I am currently working on a project that creates a TCP socket and listens to the server for incoming xml. The xml are fairly large at times which will come around 1-3 mb. The xml keeps coming from the socket and I need to parse it as it comes. I tried out many parsers like DomParser, XMLPullParser and SaxParser. Sax seemed to be the fastest so I proceeded with that. But now I get OutOfMemory expeception sometimes.
I read in this post that we should data to the parser in chunks.
How to parse huge xml data from webservice in Android application?
Can some one tell me how that is done.
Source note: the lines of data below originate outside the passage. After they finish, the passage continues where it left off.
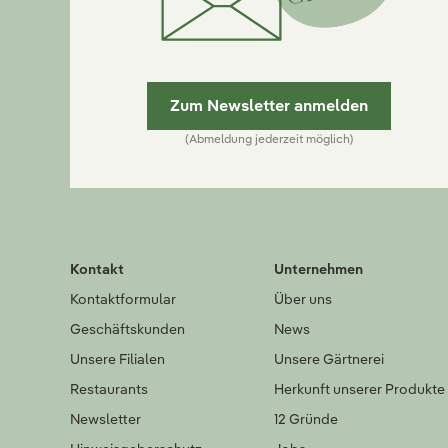
Zum Newsletter anmelden
(Abmeldung jederzeit möglich)
Kontakt
Unternehmen
Kontaktformular
Über uns
Geschäftskunden
News
Unsere Filialen
Unsere Gärtnerei
Restaurants
Herkunft unserer Produkte
Newsletter
12 Gründe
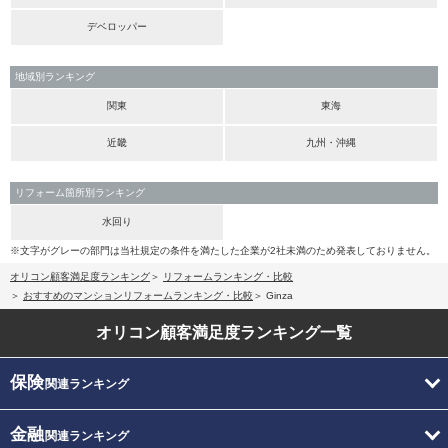
デベロッパー
地域別ランキング
関東
東海
近畿
九州・沖縄
リフォーム箇所別ランキング
水回り
※文字がグレーの部門は当社規定の条件を満たした企業が2社未満のため発表しておりません。
オリコン顧客満足度ランキング
リフォームランキング・比較
おすすめのマンションリフォームランキング・比較
Ginza
オリコン顧客満足度
ランキング一覧
保険
関連ランキング
金融
関連ランキング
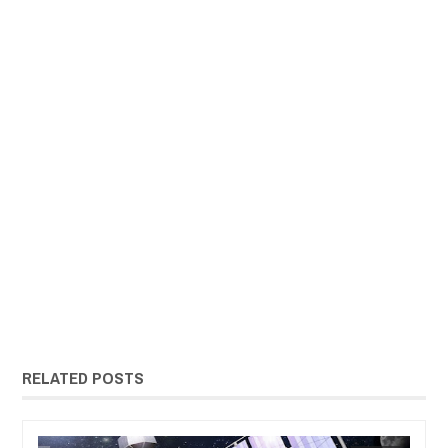
RELATED POSTS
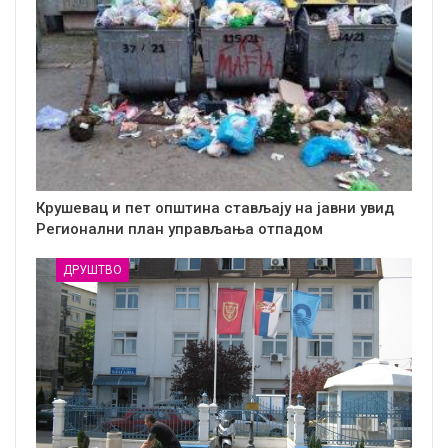
Крушевац и пет општина стављају на јавни увид
Регионални план управљања отпадом
ДРУШТВО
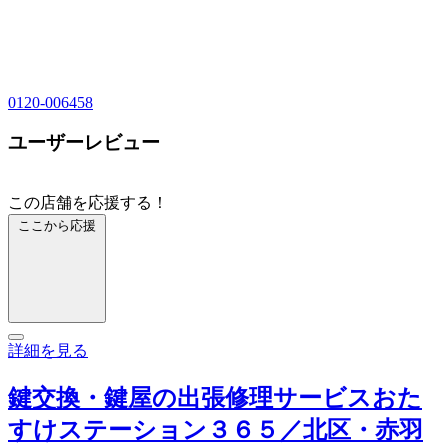
0120-006458
ユーザーレビュー
この店舗を応援する！
ここから応援
詳細を見る
鍵交換・鍵屋の出張修理サービスおた
すけステーション３６５／北区・赤羽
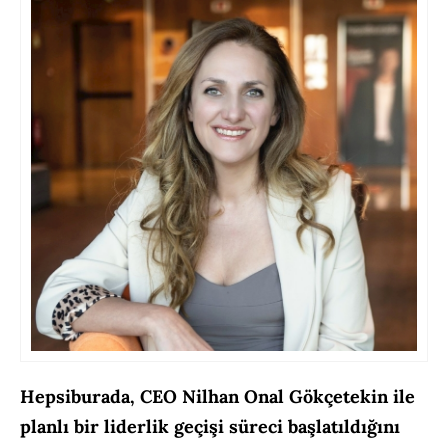
Hepsiburada, CEO Nilhan Onal Gökçetekin ile
planlı bir liderlik geçişi süreci başlatıldığını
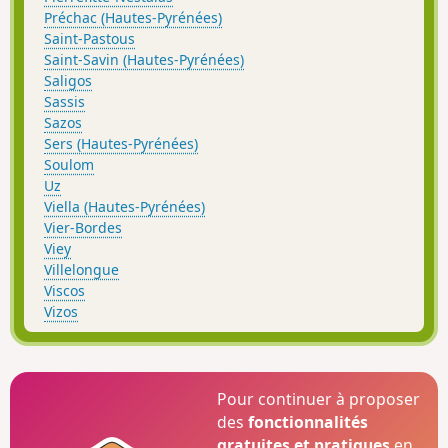
Préchac (Hautes-Pyrénées)
Saint-Pastous
Saint-Savin (Hautes-Pyrénées)
Saligos
Sassis
Sazos
Sers (Hautes-Pyrénées)
Soulom
Uz
Viella (Hautes-Pyrénées)
Vier-Bordes
Viey
Villelongue
Viscos
Vizos
Pour continuer à proposer
des
fonctionnalités
gratuites et pratiques
en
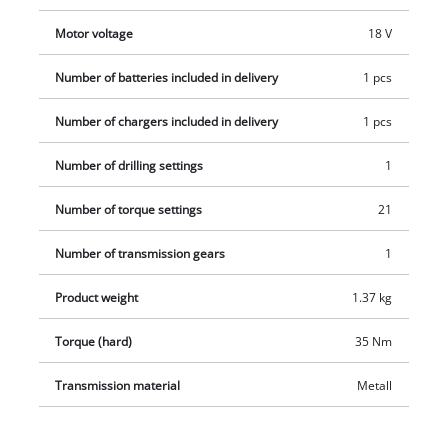
overfladerne, som er ekstremt handy og giver et fast og sikkert
Motor voltage
18 V
greb, gør arbejdet behageligt. Leveres med en 2,0 Ah Power X-
Change-akku og en hurtigoplader. Maskinen leveres i en
Number of batteries included in delivery
1 pcs
praktisk opbevaringskasse.
Number of chargers included in delivery
1 pcs
Number of drilling settings
1
Number of torque settings
21
Number of transmission gears
1
Product weight
1.37 kg
Torque (hard)
35 Nm
Transmission material
Metall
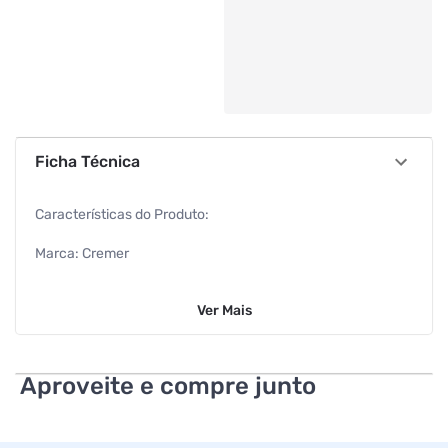
Ficha Técnica
Características do Produto:
Marca: Cremer
Tipo de Produto: Fita adesiva para fralda – Luxo
Ver
Mais
Cor: Branca
Referência: 346022
Aproveite e compre junto
Registro ANVISA: Isento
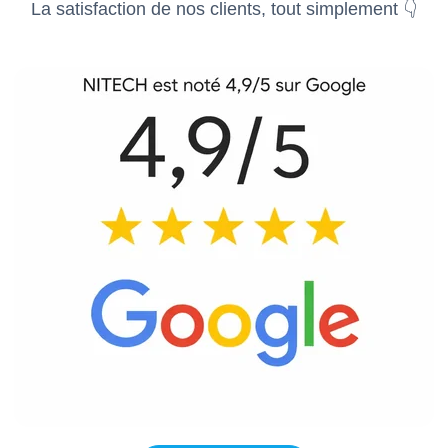
La satisfaction de nos clients, tout simplement 👇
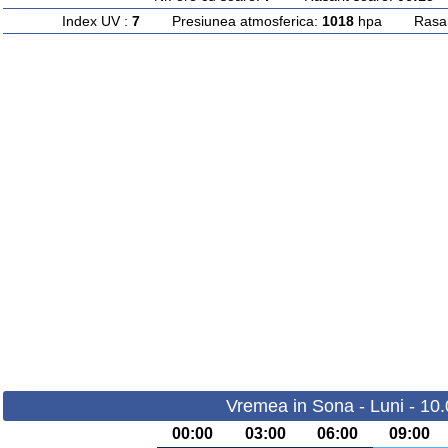
Index UV :
7
Presiunea atmosferica:
1018
hpa Rasarit
Vremea in Sona - Luni - 10
00:00
03:00
06:00
09:00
My current code is like
InputSource xmlInputSource = new InputSource(new StringReader(response));
SAXParserFactory spf = SAXParserFactory.newInstance();
SAXParser sp = null;
XMLReader xr = null;
try{
sp = spf.newSAXParser();
xr = sp.getXMLReader();
ParseHandler xmlHandler = new ParseHandler(context.getSiteListArray().indexOf(website), context);
xr.setContentHandler(xmlHandler);
xr.parse(xmlInputSource);
postSuccessfullParsingNotification();
}catch(SAXException e){
e.printStackTrace();
}catch(ParserConfigurationException e){
e.printStackTrace();
}catch (IOException e){
e.printStackTrace();
e.toString();
}
Where response is the string I receive from the from the socket.
Should look into other parsers like VTD-XML? Or is there a way to make Sax work efficiently?
Btw: Whenever a new string arrives in the socket to be parsed I open a new thread for parsing the string.
This is my handler code
public class ParseHandler extends DefaultHandler {
private Website mWebsite;
private Visitor mVisitor;
private VisitorInfo mVisitorInfo;
private boolean isVisit;
private boolean isVisitor;
private AppContext appContext;
public ParseHandler(int index,AppContext context){
appContext = context;
mWebsite = appContext.getSiteListArray().get(index);
}
@Override
public void startDocument() throws SAXException {
super.startDocument();
}
@Override
public void startElement(String namespaceURI, String localName,String qName, Attributes atts)
throws SAXException {
if(localName.equals("visit")) {
isVisit = true;
} else if(localName.equals("visitor") && isVisit) {
isVisitor = true;
mVisitor = new Visitor();
mVisitor.mDisplayName = "Visitor - #"+atts.getValue("id");
mVisitor.mVisitorId = atts.getValue("id");
mVisitor.mStatus = atts.getValue("idle");
} else if(localName.equals("info") && isVisitor){
mVisitorInfo = mVisitor.new VisitorInfo();
mVisitorInfo.mBrowser = atts.getValue("browser");
mVisitorInfo.mBrowserName = atts.getValue("browser").replace("+", " ");
mVisitorInfo.mCity = atts.getValue("city").replace("+", " ");
mVisitorInfo.mCountry = atts.getValue("country");
mVisitorInfo.mCountryName = atts.getValue("country");
mVisitorInfo.mDomain = atts.getValue("domain");
mVisitorInfo.mIp = atts.getValue("ip");
mVisitorInfo.mLanguage = atts.getValue("language");
mVisitorInfo.mLatitude = atts.getValue("lat");
mVisitorInfo.mLongitude = atts.getValue("long");
mVisitorInfo.mOrg = atts.getValue("org").replace("+", " ");
mVisitorInfo.mOs = atts.getValue("os");
mVisitorInfo.mOsName = atts.getValue("os").replace("+", " ");
mVisitorInfo.mRegion = atts.getValue("region").replace("+", " ");
mVisitorInfo.mScreen = atts.getValue("screen");
}
}
@Override
public void characters(char ch[], int start, int length) {
}
@Override
public void endElement(String namespaceURI, String localName, String qName) throws SAXException {
if(localName.equals("visit")) {
isVisit = false;
} else if(localName.equals("visitor")) {
isVisitor = false;
if(mVisitor == null){
Log.e("mVisitor","mVisitor");
} else if(mVisitor.mVisitorId == null){
Log.e("mVisitor.mVisitorId","mVisitor.mVisitorId");
}
mWebsite.mVisitors.put(mVisitor.mVisitorId, mVisitor);
} else if(localName.equals("info") && isVisitor) {
mVisitor.mVisitorInfo = mVisitorInfo;
}
}
@Override
public void endDocument() throws SAXException {
}
}
**
EDIT: AFTER THOUGHTS..
**
After further investigating I found out that my parsing wasn't causing the exception. Every time I receive a stream from the socket I store it in a String and I keep appending that till we get "\n" in the stream. The "\n" is used to denote the end of a block of xml. The string is causing the memory exception. I tried the StringBuilder but that also caused the same problem. I dont know why this is happening.
Now I tried sending the inputstream directly for parsing but "\n" at the end causes a parse exception. Is there anything we can set so that the parser will ignore "\n"?